Search Begins for New TV Standard

Remember the Advanced Television Systems Committee (ATSC)? They’re the folks who spent years hammering out the digital broadcast television standard that has brought high def and standard def to antenna-loving TV addicts around the nation. Now the standard-setting body is seeking proposals to replace the core transmission system for ATSC broadcasting. The ATSC 3.0 standard will use the latest in compression and transmission technologies to accommodate ultra-def video, mobile video reception, and greater efficiency in spectrum use. The process is just getting under way with a call for proposals, and several years will probably pass before the new standard emerges in final form.

COMMENTS
dnoonie's picture

For the TV shows still dedicated to image and sound quality this will be great. We've gotten standard def DVD quality and sometimes a little better out of "HD" broadcast, perhaps we'll get blu-ray quality out of "ultra-def" broadcast.

My concern is price and acquisition quality. We don't need to broadcast more "reality TV" with it's grainy, shaky, blown-out or dark images with sound so bad subtitles are required, a lot of youtube stuff is better. If the cost is too high and the result is more faked up "reality TV" then it's not worth it.

triforce7's picture

While the upgrade to the system sounds great, I'm thinking cable companies will use this as an excuse to raise prices.

zoetmb's picture

This has nothing to do with cable - this is about over-the-air broadcast television. And OTA broadcast is already highly efficient - if they make it more efficient that's going to mean they're going to be applying tons of compression, even if it would also deliver (presumably) higher resolution.

The OTA broadcasters (CBS, NBC, ABC, FOX, WB owned and operated + local stations) did not even want to move from analog SD to digital because they saw no way to monetize the investment. They certainly will not want to change their infrastructure again, because once more, they will not get one more penny in advertising revenues if they broadcast in UHD as opposed to HD.

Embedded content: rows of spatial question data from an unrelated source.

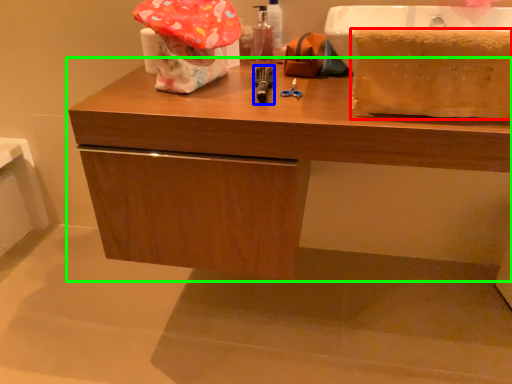
Question: Estimate the real-world distances between objects in this image. Which object is farther from blanket (highlighted by a red box), tool (highlighted by a blue box) or bathroom cabinet (highlighted by a green box)?

Choices:
 (A) tool
 (B) bathroom cabinet

Answer: (A)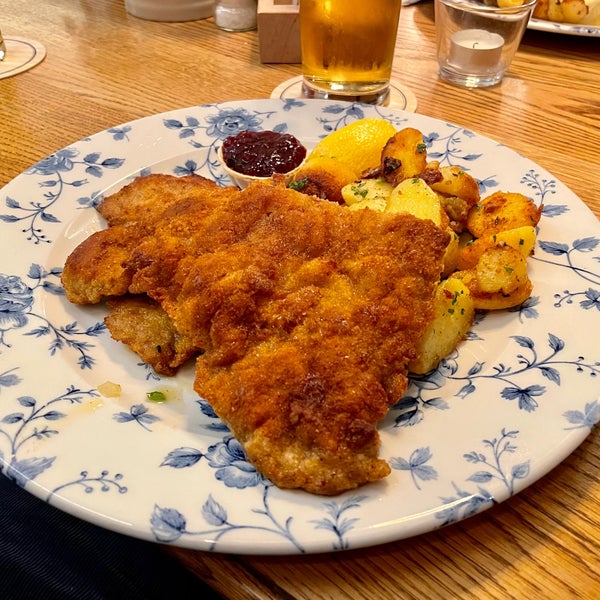
Find the location of a particular element. The width and height of the screenshot is (600, 600). wooden box is located at coordinates click(x=279, y=28).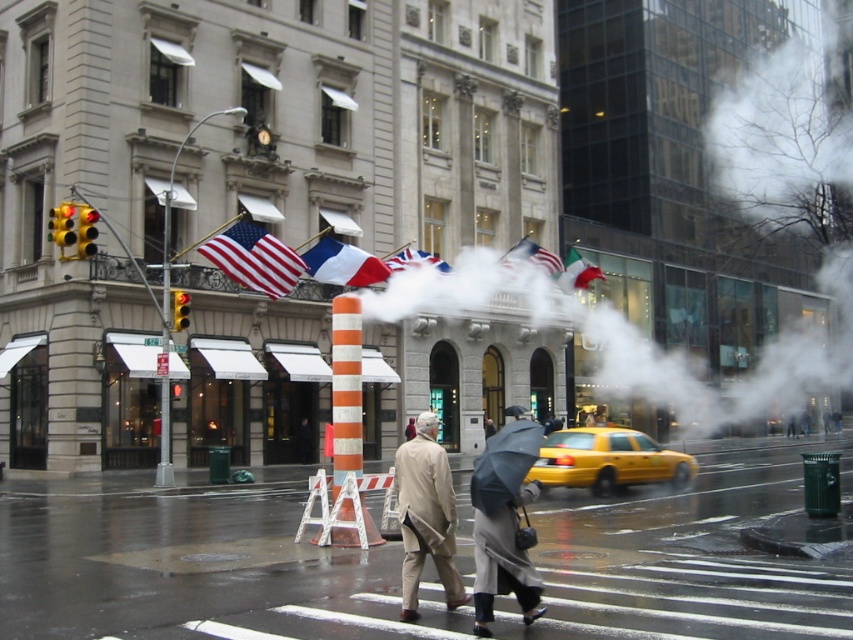
You are a delivery person trying to protect your package from the rain. You have a dark gray wool coat at center and a black matte umbrella at center. Which item is wider, allowing it to provide better coverage for your package?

Furthermore, relatively few people take their signal OTA. Most people get their signals via cable or satellite. And people are abandoning those in favor of generally lower quality web access. The concept of scheduled TV watching of a linear broadcast schedule is also going away. So what's the point of providing higher quality when more and more people seem to be happy watching their TV shows on a phone or pad? I love my Blu-ray, but with U.S. gross revenues of about $2.2 billion a year in the U.S., that's practically still a niche market. Even the U.S. record industry, which most consider "dead", still does $7 billion a year. The reality is that most people couldn't care less about picture or sound quality. When I walk into neighbors apartments, half the time they're watching the SD cable channel on their HD set because they don't understand the difference. I usually try to convince them to let me "deprogram" the SD channels, but they're always suspect.

FOX has even threatened to abandon OTA television altogether because they're so angry that the courts ruled that Aereo can continue to operate. Since standards can easily take 10 years to be approved and another 10 years to be implemented, by the time a new TV standard would find its way into the market around 2033, I doubt very much whether OTA broadcast television will still exist. In fact, even cable linear TV may not exist by then. Instead, services will provide large libraries of TV shows and you simply pick what you want to watch when you want to watch it.

And the last factor is that the Government would love to get those frequencies back from the broadcasters so they can auction them off for uses they consider far more important. While no politician will come out and say they want to abandon OTA TV, it's eventually going to happen because the bandwidth is needed for cell phones and other such devices and because the Government needs the money. So again, I think there's only a slim chance that over-the-air TV still exists in 20 years.